§ What is needed: Scan the entries below. List each line with "juillet".

[Records contained in a dataset]
******

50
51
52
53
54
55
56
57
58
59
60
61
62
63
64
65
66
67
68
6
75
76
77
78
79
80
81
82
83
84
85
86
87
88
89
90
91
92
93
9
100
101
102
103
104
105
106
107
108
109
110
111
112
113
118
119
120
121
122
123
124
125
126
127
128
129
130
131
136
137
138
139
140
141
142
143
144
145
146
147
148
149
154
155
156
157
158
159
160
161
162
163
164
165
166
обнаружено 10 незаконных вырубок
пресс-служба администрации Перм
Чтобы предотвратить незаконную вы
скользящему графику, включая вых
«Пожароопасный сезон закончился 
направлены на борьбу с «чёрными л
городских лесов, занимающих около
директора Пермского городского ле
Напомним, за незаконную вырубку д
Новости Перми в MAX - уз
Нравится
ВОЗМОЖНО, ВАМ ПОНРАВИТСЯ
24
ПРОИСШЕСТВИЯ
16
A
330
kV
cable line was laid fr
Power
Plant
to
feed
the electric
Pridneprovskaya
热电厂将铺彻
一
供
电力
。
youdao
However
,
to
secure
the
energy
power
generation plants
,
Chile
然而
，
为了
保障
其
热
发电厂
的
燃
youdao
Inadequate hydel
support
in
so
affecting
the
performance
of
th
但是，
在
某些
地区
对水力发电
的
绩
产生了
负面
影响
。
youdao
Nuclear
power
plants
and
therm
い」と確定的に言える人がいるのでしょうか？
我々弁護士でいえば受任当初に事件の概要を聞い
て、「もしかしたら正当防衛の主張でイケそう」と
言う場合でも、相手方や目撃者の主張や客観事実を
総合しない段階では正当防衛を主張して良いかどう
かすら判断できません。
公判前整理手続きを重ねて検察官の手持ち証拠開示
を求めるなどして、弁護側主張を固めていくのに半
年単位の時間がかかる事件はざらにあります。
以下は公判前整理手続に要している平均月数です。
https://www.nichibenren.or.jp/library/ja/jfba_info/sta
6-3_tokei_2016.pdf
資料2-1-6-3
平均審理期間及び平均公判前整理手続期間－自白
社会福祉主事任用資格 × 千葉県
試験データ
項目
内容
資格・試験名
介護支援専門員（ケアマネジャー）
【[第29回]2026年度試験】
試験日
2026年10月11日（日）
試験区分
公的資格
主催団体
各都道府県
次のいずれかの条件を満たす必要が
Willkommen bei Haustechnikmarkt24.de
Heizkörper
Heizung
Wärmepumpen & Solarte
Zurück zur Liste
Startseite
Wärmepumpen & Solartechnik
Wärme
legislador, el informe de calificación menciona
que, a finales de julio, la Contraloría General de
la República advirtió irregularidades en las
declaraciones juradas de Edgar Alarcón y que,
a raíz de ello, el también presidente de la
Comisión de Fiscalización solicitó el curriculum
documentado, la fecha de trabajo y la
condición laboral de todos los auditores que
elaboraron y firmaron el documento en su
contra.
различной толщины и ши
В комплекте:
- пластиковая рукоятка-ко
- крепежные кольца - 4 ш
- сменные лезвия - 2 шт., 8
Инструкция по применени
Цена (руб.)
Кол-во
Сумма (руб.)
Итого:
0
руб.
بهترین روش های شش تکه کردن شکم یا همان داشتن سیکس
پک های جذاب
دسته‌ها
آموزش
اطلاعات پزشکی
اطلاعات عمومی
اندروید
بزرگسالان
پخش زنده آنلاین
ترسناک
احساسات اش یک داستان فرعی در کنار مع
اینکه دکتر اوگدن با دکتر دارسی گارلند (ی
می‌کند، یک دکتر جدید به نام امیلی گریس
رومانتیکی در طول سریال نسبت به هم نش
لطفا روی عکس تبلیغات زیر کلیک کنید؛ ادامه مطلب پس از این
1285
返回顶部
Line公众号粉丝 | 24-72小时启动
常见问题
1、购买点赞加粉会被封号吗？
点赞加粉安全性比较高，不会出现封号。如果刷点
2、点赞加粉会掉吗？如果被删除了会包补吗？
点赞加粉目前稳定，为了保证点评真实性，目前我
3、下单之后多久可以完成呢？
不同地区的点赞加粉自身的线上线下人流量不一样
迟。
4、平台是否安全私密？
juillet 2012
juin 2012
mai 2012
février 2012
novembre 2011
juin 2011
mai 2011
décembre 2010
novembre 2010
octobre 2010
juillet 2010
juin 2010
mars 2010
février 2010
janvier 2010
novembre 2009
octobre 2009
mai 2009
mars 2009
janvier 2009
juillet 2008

******

§ Exercise response:
juillet 2012
juillet 2010
juillet 2008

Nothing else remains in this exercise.